0XC0000197

Fix Event Log File Changed Error 0xC0000197 Fast

Windows Errors Intermediate 👁 1 views 📅 May 27, 2026

This Windows error means the event log file changed while being read. Usually caused by antivirus, log rotation, or corruption. Quick fix: stop the Event Log service and delete the log file.

Quick Answer for Advanced Users

Stop the Event Log service (net stop eventlog as admin), delete or rename the corrupt log files in C:\Windows\System32\winevt\Logs (usually Application.evtx or System.evtx), then restart the service. That's it.

Why This Happens

I've seen this error pop up on everything from old Windows 7 boxes to Server 2019 domain controllers. The error 0xC0000197 literally means the event log file changed between reads. Most of the time it's because an antivirus scanned the file mid-read and locked it, or because Windows log rotation kicked in while the Event Viewer was trying to display entries. Last month, I had a client whose backup software kept triggering this on a Server 2016 box because it was taking snapshots of the event logs without proper locks. Corruption is another suspect—if the log file has a bad header or truncated data, the Event Log service just chokes.

The fix is straightforward, but you need to know which file is the culprit. Here's how to nail it down.

Fix Steps

  1. Identify the problem log. Open Event Viewer (eventvwr.msc). If you get the error immediately, look at the error message details—it usually says something like "The log file for Application has changed between reads." That tells you the file is Application.evtx. If it's System, it's System.evtx. Write down the log name.
  2. Stop the Event Log service. Open Command Prompt as Administrator and run:
    net stop eventlog
    Wait for it to stop. It might take a few seconds. If it hangs, use taskkill /f /fi "services eq eventlog"—but that's rare.
  3. Delete or rename the corrupt log file. Navigate to C:\Windows\System32\winevt\Logs. Find the file you identified (like Application.evtx, System.evtx, or Security.evtx). Rename it to something like Application.old.evtx—don't delete it permanently until you're sure the fix works. If you're on a domain controller, be careful: the Security log might have audit data you need. You can also just rename it and recover the data later.
  4. Start the Event Log service. In the same Command Prompt, run:
    net start eventlog
    Open Event Viewer again. It should create a fresh log file automatically. The error should be gone.
  5. Test it. Generate a test event (like opening a document or running eventcreate /ID 100 /L Application /T INFORMATION /SO test /D test) to confirm logging works.
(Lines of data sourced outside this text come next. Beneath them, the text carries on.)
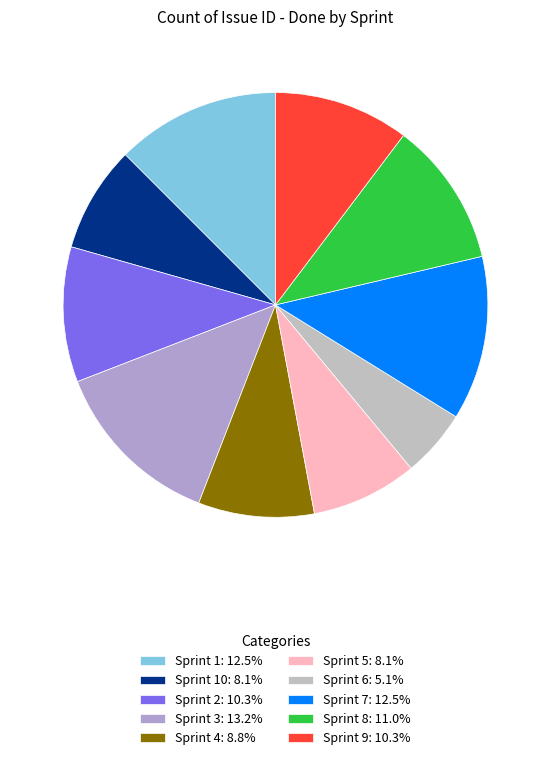

How many slices are in this pie chart?

10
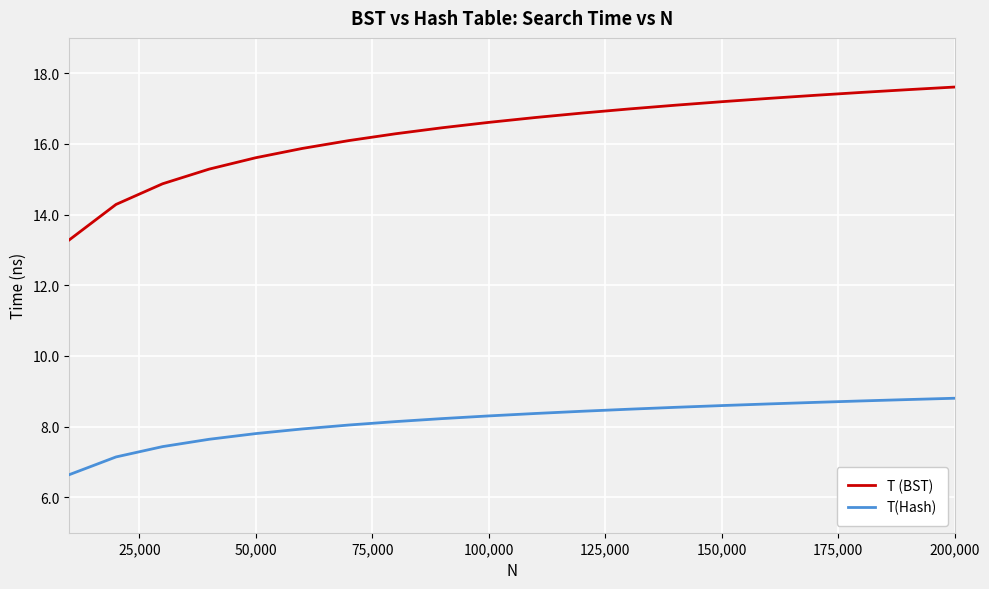

Which series has the largest total across all categories?

T (BST)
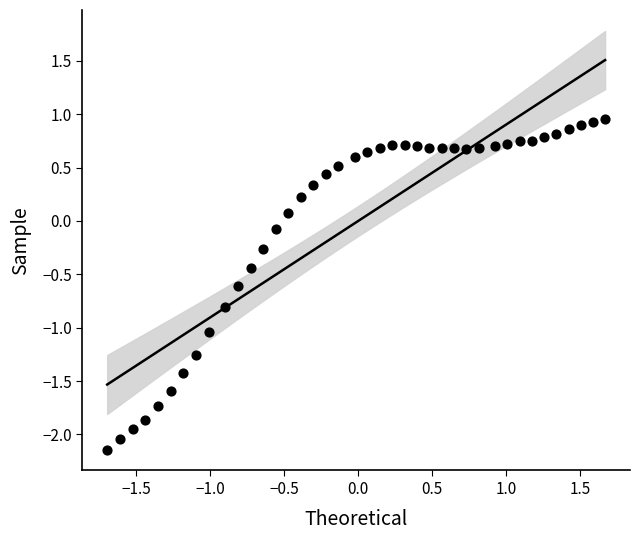

What is the range of X values (max minus min)?

3.4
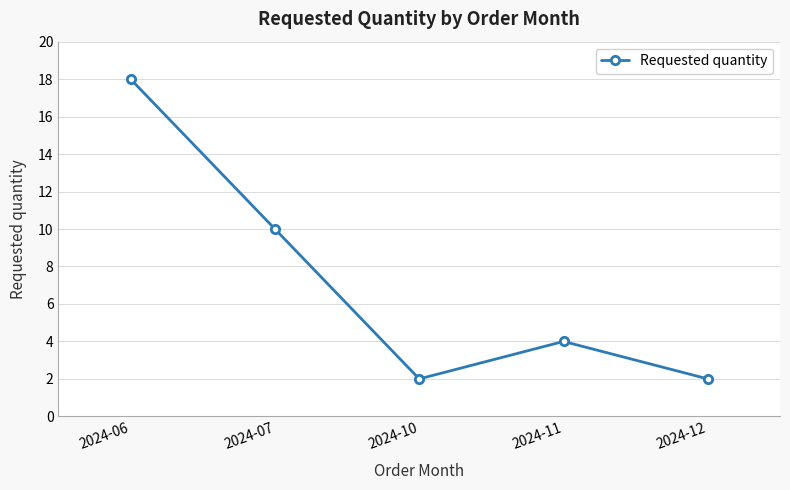

What is the change in value from 2024-06 to 2024-12?

-16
Alternative Fixes if That Doesn't Work

If the above fails, try these in order:

  • Disable real-time antivirus scanning of event log files. I've seen McAfee and Defender both lock .evtx files. Add an exclusion for C:\Windows\System32\winevt\Logs\*.evtx in your AV. Restart the Event Log service.
  • Repair the log file with PowerShell. Run as admin: wevtutil al Application.evtx. This archives the log and clears corruption. Then run wevtutil cl Application to clear it. This sometimes works without needing to delete the file.
  • Check for corrupt system files. Run sfc /scannow and DISM /Online /Cleanup-Image /RestoreHealth in that order. Rare, but a corrupt OS file can cause the Event Log service to misread logs.
  • Re-register the Event Log DLLs. In an elevated command prompt: regsvr32 wevtsvc.dll and regsvr32 wevtapi.dll. Restart the service.

Prevention Tips

Once you fix it, don't let it come back. Here's what works from real-world experience:

  • Set a max log size and enable auto-archiving. In Event Viewer, right-click the log, go to Properties, set a reasonable max size (like 20 MB for desktops, 100 MB for servers), and check "Archive the log when full, do not overwrite events." This prevents log corruption from forced overwrites.
  • Exclude .evtx files from antivirus scanning. Do this now, before the next scan cycle. It's the #1 cause I see.
  • Don't let backup software copy open event logs. Use Volume Shadow Copy (VSS) or a backup agent that knows how to handle open files. Had a client last month whose backup software was pulling open logs and causing this error daily. Switched to VSS-aware backup—problem gone.
  • Monitor for disk issues. Run chkdsk /f on the system drive if you see frequent log corruption. Failing drives can corrupt .evtx files silently.

That's it. Most people fix this in under 10 minutes once they know which log file is stuck. If you're still stuck after these steps, check the Application log (if you can open it) for Event ID 1101—that's the log service complaining about a specific log file.